Dec. 7 (Bloomberg) -- Gold-producing companies in Ivory Coast may have to shut down operations in the West African nation if parliament approves a proposed tax on profit, according to Nouho Kone, head of a miners’ group.
A tax of 9 percent to 19 percent on profit “is not reassuring,” Kone, head of the Professional Group of Miners in Ivory Coast, said in a phone interview today from Abidjan, the commercial capital. “The worst-case scenario would be to see companies shut down their mines in the short term.”

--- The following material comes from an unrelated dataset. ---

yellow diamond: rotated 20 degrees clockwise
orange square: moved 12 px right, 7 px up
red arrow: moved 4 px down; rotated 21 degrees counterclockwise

Kone is country manager for Endeavour Mining Corp. Newcrest Mining Ltd. and Randgold Resources Ltd. also operate gold mines in Ivory Coast, the world’s biggest cocoa producer. The country is looking to earn more from gold after prices rose 8.6 percent this year amid continued economic uncertainty in Europe and a slower-than-expected recovery in the U.S. Spot prices were little changed, gained less than 0.1 percent to $1,700.15 an ounce by 9:02 a.m. in London.
The plan was adopted by the parliamentary Economic and Financial Affairs Commission last week and lawmakers will vote on the tariff this month. Gold miners want the text modified before adoption, Kone said.
The tax will be collected on gold-mining profit above an average production cost calculated at $615 an ounce in the first quarter of this year, according to Moussa Toure, a spokesman for National Assembly President Guillaume Soro.
This doesn’t reflect actual production costs, which are currently between $1,000 and $1,200 an ounce, Kone said.
“This cost is largely debatable,” he said. “We think it is normal that the government wants to earn more from gold, but our costs of production have also risen.”
Melbourne-based Newcrest, which owns the Bonikro mine in Ivory Coast, has also expressed concern to the government over the profit tax, spokeswoman Kerrina Watson said by phone today. The company has no plans to shut down its operations, she said.
The government will earn 44.3 billion CFA francs ($87 million) in revenue from gold mining this year, more than double an earlier forecast of 21 billion francs, according to a document e-mailed by government spokesman Bruno Kone in September.